◆ Consigne: Restituez chaque ligne des items ci-dessous sous forme de liste JSON de chaînes, une chaîne par ligne, sans les lignes vides. Veuillez ne pas inclure les images dans la réponse.

◆ Jeu de données:

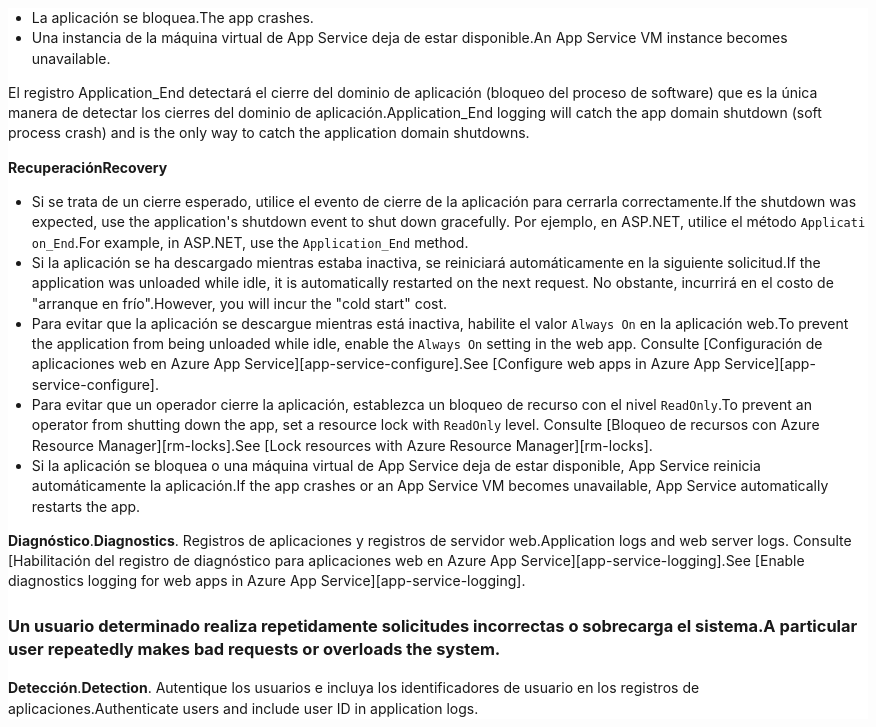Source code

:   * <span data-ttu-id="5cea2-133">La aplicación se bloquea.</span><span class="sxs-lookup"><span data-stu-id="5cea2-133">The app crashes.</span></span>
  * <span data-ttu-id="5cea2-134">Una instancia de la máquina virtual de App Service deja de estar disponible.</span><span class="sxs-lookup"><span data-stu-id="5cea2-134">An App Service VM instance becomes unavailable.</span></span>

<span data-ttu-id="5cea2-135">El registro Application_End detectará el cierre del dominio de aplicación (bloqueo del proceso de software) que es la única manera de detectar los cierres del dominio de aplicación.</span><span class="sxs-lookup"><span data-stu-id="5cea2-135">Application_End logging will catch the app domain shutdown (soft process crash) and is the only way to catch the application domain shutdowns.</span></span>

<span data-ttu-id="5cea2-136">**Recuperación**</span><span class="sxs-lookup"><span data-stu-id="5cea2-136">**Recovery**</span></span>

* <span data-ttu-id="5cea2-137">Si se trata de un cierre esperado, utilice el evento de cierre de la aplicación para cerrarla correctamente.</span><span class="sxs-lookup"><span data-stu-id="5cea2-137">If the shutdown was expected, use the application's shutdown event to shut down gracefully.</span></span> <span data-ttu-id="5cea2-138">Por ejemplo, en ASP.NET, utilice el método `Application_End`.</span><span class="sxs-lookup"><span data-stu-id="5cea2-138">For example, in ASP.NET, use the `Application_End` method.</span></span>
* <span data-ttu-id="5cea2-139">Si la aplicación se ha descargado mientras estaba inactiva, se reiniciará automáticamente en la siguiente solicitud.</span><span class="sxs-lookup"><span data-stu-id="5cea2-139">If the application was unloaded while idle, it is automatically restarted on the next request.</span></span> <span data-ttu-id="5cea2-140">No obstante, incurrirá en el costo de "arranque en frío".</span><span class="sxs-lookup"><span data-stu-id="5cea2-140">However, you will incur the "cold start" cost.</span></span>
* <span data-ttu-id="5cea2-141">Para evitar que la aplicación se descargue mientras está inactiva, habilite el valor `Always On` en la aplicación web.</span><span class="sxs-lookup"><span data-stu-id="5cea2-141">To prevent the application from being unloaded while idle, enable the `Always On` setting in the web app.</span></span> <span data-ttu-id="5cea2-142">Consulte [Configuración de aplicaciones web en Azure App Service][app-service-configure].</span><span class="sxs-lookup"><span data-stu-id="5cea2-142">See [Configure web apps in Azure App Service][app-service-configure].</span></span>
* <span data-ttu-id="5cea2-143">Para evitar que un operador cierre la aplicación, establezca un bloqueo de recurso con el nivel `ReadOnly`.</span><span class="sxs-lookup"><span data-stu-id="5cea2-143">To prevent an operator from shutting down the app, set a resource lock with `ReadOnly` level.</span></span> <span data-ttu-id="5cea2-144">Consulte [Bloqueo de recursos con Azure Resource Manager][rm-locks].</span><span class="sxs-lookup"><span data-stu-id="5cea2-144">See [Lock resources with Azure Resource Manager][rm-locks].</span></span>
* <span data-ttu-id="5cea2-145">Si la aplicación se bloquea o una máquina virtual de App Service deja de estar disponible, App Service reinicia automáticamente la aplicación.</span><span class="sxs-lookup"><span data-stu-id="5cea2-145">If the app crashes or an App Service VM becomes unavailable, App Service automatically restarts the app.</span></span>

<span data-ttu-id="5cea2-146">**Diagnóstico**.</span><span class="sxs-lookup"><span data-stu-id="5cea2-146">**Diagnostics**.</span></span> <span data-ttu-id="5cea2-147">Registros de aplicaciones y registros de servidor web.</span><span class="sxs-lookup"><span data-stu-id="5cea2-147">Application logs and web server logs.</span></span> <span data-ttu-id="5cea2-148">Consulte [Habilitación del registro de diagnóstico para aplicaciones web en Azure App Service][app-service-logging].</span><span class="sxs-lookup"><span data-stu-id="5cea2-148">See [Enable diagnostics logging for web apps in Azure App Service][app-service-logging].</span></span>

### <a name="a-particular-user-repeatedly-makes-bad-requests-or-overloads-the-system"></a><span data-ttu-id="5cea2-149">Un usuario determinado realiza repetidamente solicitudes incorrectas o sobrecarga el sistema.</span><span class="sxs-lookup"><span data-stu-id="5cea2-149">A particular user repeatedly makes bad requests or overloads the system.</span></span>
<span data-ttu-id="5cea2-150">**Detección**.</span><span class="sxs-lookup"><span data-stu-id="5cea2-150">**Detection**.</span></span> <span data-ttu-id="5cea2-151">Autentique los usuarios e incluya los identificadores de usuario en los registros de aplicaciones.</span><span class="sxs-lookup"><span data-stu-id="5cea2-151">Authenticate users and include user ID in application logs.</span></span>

◆ Résultat attendu:
[
  "Source code",
  ":   * <span data-ttu-id=\"5cea2-133\">La aplicación se bloquea.</span><span class=\"sxs-lookup\"><span data-stu-id=\"5cea2-133\">The app crashes.</span></span>",
  "  * <span data-ttu-id=\"5cea2-134\">Una instancia de la máquina virtual de App Service deja de estar disponible.</span><span class=\"sxs-lookup\"><span data-stu-id=\"5cea2-134\">An App Service VM instance becomes unavailable.</span></span>",
  "<span data-ttu-id=\"5cea2-135\">El registro Application_End detectará el cierre del dominio de aplicación (bloqueo del proceso de software) que es la única manera de detectar los cierres del dominio de aplicación.</span><span class=\"sxs-lookup\"><span data-stu-id=\"5cea2-135\">Application_End logging will catch the app domain shutdown (soft process crash) and is the only way to catch the application domain shutdowns.</span></span>",
  "<span data-ttu-id=\"5cea2-136\">**Recuperación**</span><span class=\"sxs-lookup\"><span data-stu-id=\"5cea2-136\">**Recovery**</span></span>",
  "* <span data-ttu-id=\"5cea2-137\">Si se trata de un cierre esperado, utilice el evento de cierre de la aplicación para cerrarla correctamente.</span><span class=\"sxs-lookup\"><span data-stu-id=\"5cea2-137\">If the shutdown was expected, use the application's shutdown event to shut down gracefully.</span></span> <span data-ttu-id=\"5cea2-138\">Por ejemplo, en ASP.NET, utilice el método `Application_End`.</span><span class=\"sxs-lookup\"><span data-stu-id=\"5cea2-138\">For example, in ASP.NET, use the `Application_End` method.</span></span>",
  "* <span data-ttu-id=\"5cea2-139\">Si la aplicación se ha descargado mientras estaba inactiva, se reiniciará automáticamente en la siguiente solicitud.</span><span class=\"sxs-lookup\"><span data-stu-id=\"5cea2-139\">If the application was unloaded while idle, it is automatically restarted on the next request.</span></span> <span data-ttu-id=\"5cea2-140\">No obstante, incurrirá en el costo de \"arranque en frío\".</span><span class=\"sxs-lookup\"><span data-stu-id=\"5cea2-140\">However, you will incur the \"cold start\" cost.</span></span>",
  "* <span data-ttu-id=\"5cea2-141\">Para evitar que la aplicación se descargue mientras está inactiva, habilite el valor `Always On` en la aplicación web.</span><span class=\"sxs-lookup\"><span data-stu-id=\"5cea2-141\">To prevent the application from being unloaded while idle, enable the `Always On` setting in the web app.</span></span> <span data-ttu-id=\"5cea2-142\">Consulte [Configuración de aplicaciones web en Azure App Service][app-service-configure].</span><span class=\"sxs-lookup\"><span data-stu-id=\"5cea2-142\">See [Configure web apps in Azure App Service][app-service-configure].</span></span>",
  "* <span data-ttu-id=\"5cea2-143\">Para evitar que un operador cierre la aplicación, establezca un bloqueo de recurso con el nivel `ReadOnly`.</span><span class=\"sxs-lookup\"><span data-stu-id=\"5cea2-143\">To prevent an operator from shutting down the app, set a resource lock with `ReadOnly` level.</span></span> <span data-ttu-id=\"5cea2-144\">Consulte [Bloqueo de recursos con Azure Resource Manager][rm-locks].</span><span class=\"sxs-lookup\"><span data-stu-id=\"5cea2-144\">See [Lock resources with Azure Resource Manager][rm-locks].</span></span>",
  "* <span data-ttu-id=\"5cea2-145\">Si la aplicación se bloquea o una máquina virtual de App Service deja de estar disponible, App Service reinicia automáticamente la aplicación.</span><span class=\"sxs-lookup\"><span data-stu-id=\"5cea2-145\">If the app crashes or an App Service VM becomes unavailable, App Service automatically restarts the app.</span></span>",
  "<span data-ttu-id=\"5cea2-146\">**Diagnóstico**.</span><span class=\"sxs-lookup\"><span data-stu-id=\"5cea2-146\">**Diagnostics**.</span></span> <span data-ttu-id=\"5cea2-147\">Registros de aplicaciones y registros de servidor web.</span><span class=\"sxs-lookup\"><span data-stu-id=\"5cea2-147\">Application logs and web server logs.</span></span> <span data-ttu-id=\"5cea2-148\">Consulte [Habilitación del registro de diagnóstico para aplicaciones web en Azure App Service][app-service-logging].</span><span class=\"sxs-lookup\"><span data-stu-id=\"5cea2-148\">See [Enable diagnostics logging for web apps in Azure App Service][app-service-logging].</span></span>",
  "### <a name=\"a-particular-user-repeatedly-makes-bad-requests-or-overloads-the-system\"></a><span data-ttu-id=\"5cea2-149\">Un usuario determinado realiza repetidamente solicitudes incorrectas o sobrecarga el sistema.</span><span class=\"sxs-lookup\"><span data-stu-id=\"5cea2-149\">A particular user repeatedly makes bad requests or overloads the system.</span></span>",
  "<span data-ttu-id=\"5cea2-150\">**Detección**.</span><span class=\"sxs-lookup\"><span data-stu-id=\"5cea2-150\">**Detection**.</span></span> <span data-ttu-id=\"5cea2-151\">Autentique los usuarios e incluya los identificadores de usuario en los registros de aplicaciones.</span><span class=\"sxs-lookup\"><span data-stu-id=\"5cea2-151\">Authenticate users and include user ID in application logs.</span></span>"
]